• _Excerpted text_
----------

Coronavirus: States prepare for $1.6bn debt bill
The interest bill on the debt held by the states and territories will soar by $1.6bn a year as they borrow heavily to beat COVID-19.
The interest bill on the debt held by the states and territories will soar by $1.6bn a year as they borrow heavily to beat COVID-19 and double their net debt loads.
Borrowings by states and territories are estimated to rise to $290bn by June next year from $150bn last June as states move to keep their economies alive.
The states have promised $50bn in fiscal stimulus to offset the damage from the COVID-19 crisis, adding to already hefty infrastructure commitments.
NSW’s net debt will more than quadruple, from $13bn to $56bn, before expanding to $73bn by June 2023.
Over the two financial years to June 2021, Victoria’s net debt will surge from $38.3bn to $87.2bn, after committing to an extra $30bn in COVID-19-related support measures over this financial year and the next.

----------

• _The data_
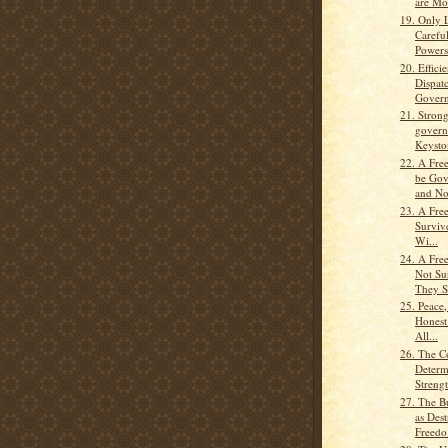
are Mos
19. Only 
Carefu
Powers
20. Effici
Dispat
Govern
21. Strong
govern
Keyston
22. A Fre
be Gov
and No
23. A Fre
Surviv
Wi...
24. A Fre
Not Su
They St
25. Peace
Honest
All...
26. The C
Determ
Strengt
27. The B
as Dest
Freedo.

----------

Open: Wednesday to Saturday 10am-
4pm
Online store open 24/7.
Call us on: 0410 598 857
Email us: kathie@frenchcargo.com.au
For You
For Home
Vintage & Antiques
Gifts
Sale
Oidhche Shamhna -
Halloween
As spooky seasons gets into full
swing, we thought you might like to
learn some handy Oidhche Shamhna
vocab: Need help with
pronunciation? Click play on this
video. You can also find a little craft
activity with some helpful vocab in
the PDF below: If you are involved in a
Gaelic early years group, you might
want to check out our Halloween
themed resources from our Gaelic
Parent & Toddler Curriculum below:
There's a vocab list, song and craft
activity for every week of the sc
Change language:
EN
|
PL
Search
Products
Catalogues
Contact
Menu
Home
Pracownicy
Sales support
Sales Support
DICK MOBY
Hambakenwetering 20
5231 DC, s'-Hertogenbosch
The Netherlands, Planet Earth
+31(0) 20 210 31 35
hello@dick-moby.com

----------

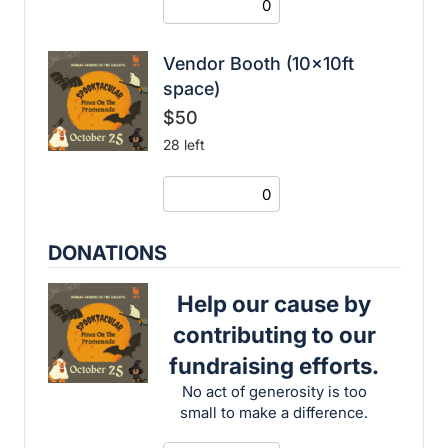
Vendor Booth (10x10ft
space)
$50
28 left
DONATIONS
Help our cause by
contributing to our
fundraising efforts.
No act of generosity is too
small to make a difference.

----------

• _Exercise description_
Please give again the part of the state debt article above that opens with "Over the two" and closes with "and the next.", changing "surge" to "climb".

• _Result of this task_
Over the two financial years to June 2021, Victoria’s net debt will climb from $38.3bn to $87.2bn, after committing to an extra $30bn in COVID-19-related support measures over this financial year and the next.